A sentence in the Bay Delta Conservation Plan draft EIR puzzled me:
“The city of Stockton depends almost entirely on groundwater for its municipal and industrial water needs.” (See Page 11 of Chapter 7)
In reality, Stockton has now tapped all four of the major streams in San Joaquin County. Stockton East diverts the Calaveras River; the district contracts with the feds for Stanislaus River flows; the city takes Delta water off the San Joaquin River thanks to the new $220 million Delta Water Supply Project; and it buys Mokelumne River water from the Woodbridge Irrigation District.
That’s a pretty diverse portfolio.
“We’re told our story over and over again about how we (the city, CalWater and the county), since 1977, have reduced our reliance on groundwater to meet our needs in the Stockton Metropolitan Area,” said Bob Granberg, deputy director of Stockton’s Municipal Utilities Department.

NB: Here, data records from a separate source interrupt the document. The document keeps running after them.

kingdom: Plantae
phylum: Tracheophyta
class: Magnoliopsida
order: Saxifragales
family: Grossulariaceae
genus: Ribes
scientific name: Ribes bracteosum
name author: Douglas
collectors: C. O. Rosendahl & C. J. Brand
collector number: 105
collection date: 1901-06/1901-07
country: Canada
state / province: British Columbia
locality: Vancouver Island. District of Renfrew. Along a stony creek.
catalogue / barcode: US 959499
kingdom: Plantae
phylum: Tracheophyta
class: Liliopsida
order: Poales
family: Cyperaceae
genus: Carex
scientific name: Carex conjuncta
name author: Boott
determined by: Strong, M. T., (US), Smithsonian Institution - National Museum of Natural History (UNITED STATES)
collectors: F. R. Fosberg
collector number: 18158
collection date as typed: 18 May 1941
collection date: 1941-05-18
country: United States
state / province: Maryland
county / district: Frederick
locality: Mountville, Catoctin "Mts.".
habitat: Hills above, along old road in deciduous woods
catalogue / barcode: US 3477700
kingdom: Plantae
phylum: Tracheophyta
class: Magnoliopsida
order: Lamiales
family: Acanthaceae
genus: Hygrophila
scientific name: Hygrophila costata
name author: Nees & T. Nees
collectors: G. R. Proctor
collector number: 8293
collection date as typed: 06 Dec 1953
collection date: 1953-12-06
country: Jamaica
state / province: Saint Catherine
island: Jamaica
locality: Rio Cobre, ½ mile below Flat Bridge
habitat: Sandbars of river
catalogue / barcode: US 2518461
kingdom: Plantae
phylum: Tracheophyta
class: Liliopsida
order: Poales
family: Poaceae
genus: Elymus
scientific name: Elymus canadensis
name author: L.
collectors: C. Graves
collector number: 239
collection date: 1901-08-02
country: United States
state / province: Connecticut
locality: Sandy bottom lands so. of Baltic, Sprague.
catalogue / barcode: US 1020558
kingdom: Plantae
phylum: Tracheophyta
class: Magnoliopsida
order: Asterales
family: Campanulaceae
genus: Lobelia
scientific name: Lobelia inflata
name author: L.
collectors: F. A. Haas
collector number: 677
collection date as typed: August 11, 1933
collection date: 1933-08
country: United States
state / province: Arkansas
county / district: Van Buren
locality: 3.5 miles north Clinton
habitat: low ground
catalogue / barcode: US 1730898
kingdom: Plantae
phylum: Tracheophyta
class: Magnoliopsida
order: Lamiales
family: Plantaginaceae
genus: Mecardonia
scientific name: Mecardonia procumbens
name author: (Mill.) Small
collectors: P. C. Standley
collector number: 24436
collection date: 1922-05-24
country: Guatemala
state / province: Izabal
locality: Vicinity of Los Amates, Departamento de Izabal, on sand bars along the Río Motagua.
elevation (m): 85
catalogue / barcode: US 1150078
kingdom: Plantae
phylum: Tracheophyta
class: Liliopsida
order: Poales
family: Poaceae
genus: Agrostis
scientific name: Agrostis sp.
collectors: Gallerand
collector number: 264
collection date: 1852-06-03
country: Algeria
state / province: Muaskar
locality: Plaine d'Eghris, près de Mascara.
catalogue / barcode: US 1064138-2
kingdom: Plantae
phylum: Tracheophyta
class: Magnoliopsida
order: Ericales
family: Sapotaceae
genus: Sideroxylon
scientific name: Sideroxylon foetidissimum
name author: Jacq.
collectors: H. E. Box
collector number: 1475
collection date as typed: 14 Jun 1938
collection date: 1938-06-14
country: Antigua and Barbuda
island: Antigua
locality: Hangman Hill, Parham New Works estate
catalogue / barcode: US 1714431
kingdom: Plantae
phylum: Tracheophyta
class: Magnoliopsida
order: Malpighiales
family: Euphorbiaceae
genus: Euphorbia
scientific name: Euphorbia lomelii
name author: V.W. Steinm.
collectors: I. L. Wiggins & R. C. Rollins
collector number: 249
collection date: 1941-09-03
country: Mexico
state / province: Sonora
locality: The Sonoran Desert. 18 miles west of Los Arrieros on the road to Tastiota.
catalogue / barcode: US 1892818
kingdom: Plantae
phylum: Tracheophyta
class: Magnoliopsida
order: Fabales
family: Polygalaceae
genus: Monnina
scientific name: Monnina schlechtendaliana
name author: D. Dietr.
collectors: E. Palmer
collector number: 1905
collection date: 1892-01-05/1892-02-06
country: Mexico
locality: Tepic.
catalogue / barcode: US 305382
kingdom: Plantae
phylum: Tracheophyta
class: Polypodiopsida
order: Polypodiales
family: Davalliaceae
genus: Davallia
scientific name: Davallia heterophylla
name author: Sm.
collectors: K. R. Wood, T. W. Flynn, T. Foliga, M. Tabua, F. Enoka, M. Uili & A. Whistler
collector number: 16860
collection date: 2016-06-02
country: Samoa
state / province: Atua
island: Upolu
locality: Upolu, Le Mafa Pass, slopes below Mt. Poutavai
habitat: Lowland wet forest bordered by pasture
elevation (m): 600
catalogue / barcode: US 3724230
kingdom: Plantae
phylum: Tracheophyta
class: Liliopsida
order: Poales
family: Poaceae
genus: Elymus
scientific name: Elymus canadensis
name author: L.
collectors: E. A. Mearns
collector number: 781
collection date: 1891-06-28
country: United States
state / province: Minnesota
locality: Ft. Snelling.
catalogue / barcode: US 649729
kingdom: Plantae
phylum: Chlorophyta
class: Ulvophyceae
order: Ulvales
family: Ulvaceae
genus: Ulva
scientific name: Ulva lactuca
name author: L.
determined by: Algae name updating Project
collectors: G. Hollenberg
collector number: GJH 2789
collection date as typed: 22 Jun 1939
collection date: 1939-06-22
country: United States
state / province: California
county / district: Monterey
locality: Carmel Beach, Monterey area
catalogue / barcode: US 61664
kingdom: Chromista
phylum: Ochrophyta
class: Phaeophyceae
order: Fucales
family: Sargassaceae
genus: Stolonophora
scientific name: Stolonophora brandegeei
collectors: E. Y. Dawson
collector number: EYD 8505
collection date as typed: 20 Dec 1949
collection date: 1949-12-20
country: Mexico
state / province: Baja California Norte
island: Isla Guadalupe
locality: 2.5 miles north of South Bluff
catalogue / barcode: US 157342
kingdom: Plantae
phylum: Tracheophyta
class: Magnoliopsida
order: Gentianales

In 2000-01 groundwater accounted for about 38 percent of the city’s water supply. That number nudged up a bit to a peak of 42.7 percent in 2004-05, but has since declined significantly. 2012-13 was the lowest year yet, with just 14.8 percent of Stockton’s water coming from below ground.
And the Delta Water Supply Project wasn’t even in service for that entire year.
Big picture: The less we rely on groundwater, the more likely it will be available to help us during extended droughts. A healthy groundwater table beneath the city can also help prevent the intrusion of saltier water from beneath the Delta.
“It would be safe to say we would get below 10 percent (groundwater use) in the coming years,” Granberg said.